Around 7:30, we went to Mwakanandi's and had our Christmas. It was marvelous. I got a comfy adorable pair of mocassins that I've pretty much been wanting for 2 years, a cute scarf, a snuggie, two sentimental ornaments, and a cool collage thing that Liv made for art class. Way cool. Liv liked her hat and can opener as well as her Spongebob blanket and BFF collage, and her Mom liked the personally painted outhouse birdhouse :) We chatted, ate a bunch of food, and watched Dorm Life. Good night. I'm a lucky girl. I finished the day off with some neglected laundry and watching Iowa take Mizzou in a nail-biter. Go Big 10! :) Tomorrow I'm doing lunch and such with E and Marc and then will embark on the Epic Penny Adventure of 2011. Hopefully it lives up to its title. I'm not worried.
I found out this morning that Kyle, a kid from my graduating class, lost his sister last night in a snowmobile accident. She was 22. This has kind of been troubling me all day. I didn't know her, but I know Kyle and I can't imagine the reality of losing a sibling like that. Tomorrow isn't a guarantee for anyone. You never know when it'll be the last time you see someone, or the last time they'll see you. Sometimes I feel like we get into these routines where we forget what's important, and we get wrapped up in crap that doesn't matter or let grudges and differences linger. Then tragedy strikes and it shakes us back to realize what's really important. When my Grandma died, I struggled with guilt and I still wish I had spent more time at her place last year and had made it more obvious how much I appreciated her and loved her. My mom says she knew but I still just wish I had done a better job of showing it. I'm thankful for what she gave me in her last few months. She left a really nice voicemail telling me she loved me and was praying for me about a month before she passed. I didn't get around to calling back. When we were in the hospital, she looked at me for a good while before I think she realized who I was and then she gave me a nod. It was about as much as she could muster, but I knew what she meant. I'm glad she gave me that reassurance of how much she loved me before she went, I just wish I had done a better job of letting her know too.

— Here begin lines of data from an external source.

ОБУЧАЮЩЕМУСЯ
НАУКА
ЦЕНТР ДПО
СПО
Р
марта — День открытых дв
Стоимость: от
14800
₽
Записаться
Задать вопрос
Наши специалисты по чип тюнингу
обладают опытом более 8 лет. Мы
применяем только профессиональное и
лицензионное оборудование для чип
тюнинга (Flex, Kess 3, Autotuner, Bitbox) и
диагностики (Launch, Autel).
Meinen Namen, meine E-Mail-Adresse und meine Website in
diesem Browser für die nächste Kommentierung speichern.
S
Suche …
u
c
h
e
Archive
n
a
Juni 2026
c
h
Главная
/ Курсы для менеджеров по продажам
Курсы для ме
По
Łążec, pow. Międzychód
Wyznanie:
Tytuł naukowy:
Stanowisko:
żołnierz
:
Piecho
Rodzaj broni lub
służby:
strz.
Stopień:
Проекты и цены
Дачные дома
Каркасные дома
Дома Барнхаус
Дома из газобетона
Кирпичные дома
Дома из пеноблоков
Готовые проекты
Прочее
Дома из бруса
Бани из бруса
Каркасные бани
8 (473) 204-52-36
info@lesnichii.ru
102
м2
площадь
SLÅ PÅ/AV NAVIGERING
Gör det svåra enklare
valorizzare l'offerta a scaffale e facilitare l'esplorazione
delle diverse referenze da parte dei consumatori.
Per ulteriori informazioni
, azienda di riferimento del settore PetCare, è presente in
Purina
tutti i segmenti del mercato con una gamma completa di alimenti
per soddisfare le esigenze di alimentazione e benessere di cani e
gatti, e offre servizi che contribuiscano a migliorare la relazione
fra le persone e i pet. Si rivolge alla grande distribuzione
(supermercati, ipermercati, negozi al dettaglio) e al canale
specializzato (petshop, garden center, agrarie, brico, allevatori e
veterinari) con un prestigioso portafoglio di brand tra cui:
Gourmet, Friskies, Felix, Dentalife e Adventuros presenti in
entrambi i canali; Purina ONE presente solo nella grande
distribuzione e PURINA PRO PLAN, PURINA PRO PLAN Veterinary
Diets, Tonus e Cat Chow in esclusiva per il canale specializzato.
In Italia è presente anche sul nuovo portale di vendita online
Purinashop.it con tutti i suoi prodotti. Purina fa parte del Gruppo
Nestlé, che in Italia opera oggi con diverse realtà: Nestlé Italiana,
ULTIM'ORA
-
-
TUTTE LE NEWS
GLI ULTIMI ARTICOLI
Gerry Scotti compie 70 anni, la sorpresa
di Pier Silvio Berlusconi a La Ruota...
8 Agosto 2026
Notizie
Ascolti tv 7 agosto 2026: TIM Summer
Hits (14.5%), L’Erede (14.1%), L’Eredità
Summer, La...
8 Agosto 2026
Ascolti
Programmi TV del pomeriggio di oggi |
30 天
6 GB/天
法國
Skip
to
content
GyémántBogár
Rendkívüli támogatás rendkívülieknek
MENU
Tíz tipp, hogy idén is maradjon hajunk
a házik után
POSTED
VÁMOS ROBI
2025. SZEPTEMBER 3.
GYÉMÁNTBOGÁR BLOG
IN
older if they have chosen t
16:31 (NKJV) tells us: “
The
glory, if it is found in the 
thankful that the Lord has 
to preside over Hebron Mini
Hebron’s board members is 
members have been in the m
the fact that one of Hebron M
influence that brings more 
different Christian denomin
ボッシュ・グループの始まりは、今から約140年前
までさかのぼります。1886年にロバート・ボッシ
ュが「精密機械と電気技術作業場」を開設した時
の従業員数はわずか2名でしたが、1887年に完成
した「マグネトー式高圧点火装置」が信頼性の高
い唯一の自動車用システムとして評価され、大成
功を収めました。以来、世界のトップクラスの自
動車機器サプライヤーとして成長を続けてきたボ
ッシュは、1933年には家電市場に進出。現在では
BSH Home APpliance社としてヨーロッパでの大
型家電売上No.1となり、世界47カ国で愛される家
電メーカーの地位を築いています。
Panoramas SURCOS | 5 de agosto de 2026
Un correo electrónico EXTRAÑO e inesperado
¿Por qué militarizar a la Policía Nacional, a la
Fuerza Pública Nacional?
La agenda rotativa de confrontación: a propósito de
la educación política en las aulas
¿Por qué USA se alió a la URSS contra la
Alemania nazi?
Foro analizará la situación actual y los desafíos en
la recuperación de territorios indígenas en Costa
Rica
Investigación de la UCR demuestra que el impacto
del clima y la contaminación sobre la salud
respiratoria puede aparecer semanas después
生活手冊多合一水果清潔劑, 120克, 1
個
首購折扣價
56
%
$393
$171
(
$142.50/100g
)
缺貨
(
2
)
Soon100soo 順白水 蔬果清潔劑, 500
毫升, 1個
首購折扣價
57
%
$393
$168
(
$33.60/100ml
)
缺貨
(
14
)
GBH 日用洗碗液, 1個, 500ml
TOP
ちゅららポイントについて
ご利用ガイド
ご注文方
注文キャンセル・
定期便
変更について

It makes me realize that I really want all the people in my life to know that I appreciate them, not only for if something unfortunate happens, but because that's just a good way to live. To be consciously and intentionally appreciative of the blessings and people in your life. It's not as easy to get caught up in the trivial and mundane that way, and it's not as easy to get depressed or selfish that way either. I've been realizing today that I have a whole lot of people to appreciate and I think it may be one of my New Year's Resolutions to be a lot more intentional about appreciation and people this year. Like I said, you just never know. But if something unexpected happens to me or to one of my loved ones, I want them to know. Thankfully, God has been so good to me and there's a lot of people I gotta let know :) So it'll keep me busy. When it all comes down to it, getting an A on every paper or making a lot of money or being on my cell phone or reaching Prodigy level on facebook tetris is not as important as making good time with the people I love. People are what's important. So I'm hoping to readjust my focus to show that better this year.
Well I'm off to bed. Keep Kyle and his family in your prayers.